Running libvirt without dnsmasq
Hi, we are trying to document a way for our users to run libvirt without dnsmasq to reduce attack surface on the host. We are aware that the default network uses it but plan to disable that and use our own custom configured networks instead. Uninstalling dnsmasq causes libvirt to refuse to start even if the default network is no longer running. Is this possible or is this something that needs code changes upstream?
On Wed, Jun 19, 2024 at 06:21:29PM -0000, procmem@riseup.net wrote:
Hi, we are trying to document a way for our users to run libvirt without dnsmasq to reduce attack surface on the host. We are aware that the default network uses it but plan to disable that and use our own custom configured networks instead. Uninstalling dnsmasq causes libvirt to refuse to start even if the default network is no longer running. Is this possible or is this something that needs code changes upstream?

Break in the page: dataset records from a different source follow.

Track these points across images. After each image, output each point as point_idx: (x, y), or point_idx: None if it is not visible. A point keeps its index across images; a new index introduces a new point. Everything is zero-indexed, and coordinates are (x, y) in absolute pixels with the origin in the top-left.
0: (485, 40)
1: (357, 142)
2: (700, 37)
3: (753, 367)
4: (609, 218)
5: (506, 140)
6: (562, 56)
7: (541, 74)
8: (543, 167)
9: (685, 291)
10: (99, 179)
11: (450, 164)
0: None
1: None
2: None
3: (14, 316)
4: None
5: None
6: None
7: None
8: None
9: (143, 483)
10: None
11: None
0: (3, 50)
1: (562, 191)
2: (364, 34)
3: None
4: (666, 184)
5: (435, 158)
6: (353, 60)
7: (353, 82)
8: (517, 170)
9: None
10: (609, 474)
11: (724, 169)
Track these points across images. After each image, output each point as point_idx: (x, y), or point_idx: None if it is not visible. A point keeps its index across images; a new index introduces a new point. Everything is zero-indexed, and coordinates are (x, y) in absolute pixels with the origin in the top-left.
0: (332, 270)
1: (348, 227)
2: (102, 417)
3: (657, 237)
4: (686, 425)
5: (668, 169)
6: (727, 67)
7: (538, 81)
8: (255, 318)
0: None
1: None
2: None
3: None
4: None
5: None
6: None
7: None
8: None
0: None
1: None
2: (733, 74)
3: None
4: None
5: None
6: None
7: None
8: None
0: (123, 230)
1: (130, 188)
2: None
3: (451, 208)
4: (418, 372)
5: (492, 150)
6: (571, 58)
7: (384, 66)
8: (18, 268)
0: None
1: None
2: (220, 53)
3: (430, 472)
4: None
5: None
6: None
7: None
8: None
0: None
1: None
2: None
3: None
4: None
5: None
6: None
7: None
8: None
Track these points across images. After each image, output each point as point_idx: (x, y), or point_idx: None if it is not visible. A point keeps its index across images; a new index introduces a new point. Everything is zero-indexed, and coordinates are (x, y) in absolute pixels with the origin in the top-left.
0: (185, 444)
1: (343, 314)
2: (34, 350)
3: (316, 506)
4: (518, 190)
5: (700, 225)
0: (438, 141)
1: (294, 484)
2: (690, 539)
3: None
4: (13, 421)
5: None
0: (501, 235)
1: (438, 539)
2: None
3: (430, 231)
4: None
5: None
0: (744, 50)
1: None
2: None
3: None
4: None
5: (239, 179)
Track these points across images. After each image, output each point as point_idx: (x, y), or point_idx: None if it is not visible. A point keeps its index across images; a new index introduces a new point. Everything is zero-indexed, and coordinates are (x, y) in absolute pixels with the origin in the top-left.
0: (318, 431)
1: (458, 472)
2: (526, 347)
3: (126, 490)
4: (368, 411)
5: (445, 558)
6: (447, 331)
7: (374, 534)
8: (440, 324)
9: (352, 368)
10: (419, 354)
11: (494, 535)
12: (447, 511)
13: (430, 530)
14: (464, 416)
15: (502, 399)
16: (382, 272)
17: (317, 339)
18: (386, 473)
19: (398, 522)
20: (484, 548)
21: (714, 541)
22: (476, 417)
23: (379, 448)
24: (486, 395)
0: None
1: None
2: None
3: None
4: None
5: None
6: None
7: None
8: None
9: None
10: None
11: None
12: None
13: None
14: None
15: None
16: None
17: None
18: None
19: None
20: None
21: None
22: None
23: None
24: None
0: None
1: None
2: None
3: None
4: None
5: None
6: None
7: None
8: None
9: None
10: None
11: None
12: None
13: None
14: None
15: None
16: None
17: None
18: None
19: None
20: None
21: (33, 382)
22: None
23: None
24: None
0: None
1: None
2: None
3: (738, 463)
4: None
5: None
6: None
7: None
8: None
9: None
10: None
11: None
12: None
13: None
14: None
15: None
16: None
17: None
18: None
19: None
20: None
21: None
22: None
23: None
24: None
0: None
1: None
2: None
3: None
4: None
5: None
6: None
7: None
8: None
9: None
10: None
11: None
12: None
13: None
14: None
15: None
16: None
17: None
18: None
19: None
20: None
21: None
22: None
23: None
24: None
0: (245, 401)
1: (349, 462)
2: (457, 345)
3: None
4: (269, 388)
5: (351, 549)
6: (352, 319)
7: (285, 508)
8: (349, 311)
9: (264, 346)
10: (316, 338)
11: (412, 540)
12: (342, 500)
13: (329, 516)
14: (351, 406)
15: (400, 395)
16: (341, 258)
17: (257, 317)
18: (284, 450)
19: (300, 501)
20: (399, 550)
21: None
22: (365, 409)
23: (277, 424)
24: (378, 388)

The virtual network driver validates existance of dnsmasq at startup, but nothing requires you to actually run the virtual network driver, if you're intending to do your own thing with network setup. It sounds like you're using the old monolithic 'libvirtd' daemon. We always build libvirt with modules support, so all drivers are dlopen'd on startup. Thus if you're not intending to use the libvirt virtual network feature, simply don't install its modyle, and then libvirtd will see the module doesn't exist, and skip the dlopen. If you're using the new modular daemons, then even if installed, the virtnetworkd daemon won't get launched unless some guest is configured to use it. So if you're intending to setup network bridges yourself, virtnetworkd shouldn't run. With regards, Daniel -- |: https://berrange.com -o- https://www.flickr.com/photos/dberrange :| |: https://libvirt.org -o- https://fstop138.berrange.com :| |: https://entangle-photo.org -o- https://www.instagram.com/dberrange :|
On Wed, Jun 19, 2024 at 7:30 PM Daniel P. Berrangé <berrange@redhat.com> wrote:
On Wed, Jun 19, 2024 at 06:21:29PM -0000, procmem@riseup.net wrote:
Hi, we are trying to document a way for our users to run libvirt without
...
The virtual network driver validates existance of dnsmasq at startup, but nothing requires you to actually run the virtual network driver, if you're intending to do your own thing with network setup.
...
If you're using the new modular daemons, then even if installed, the virtnetworkd daemon won't get launched unless some guest is configured to use it. So if you're intending to setup network bridges yourself, virtnetworkd shouldn't run.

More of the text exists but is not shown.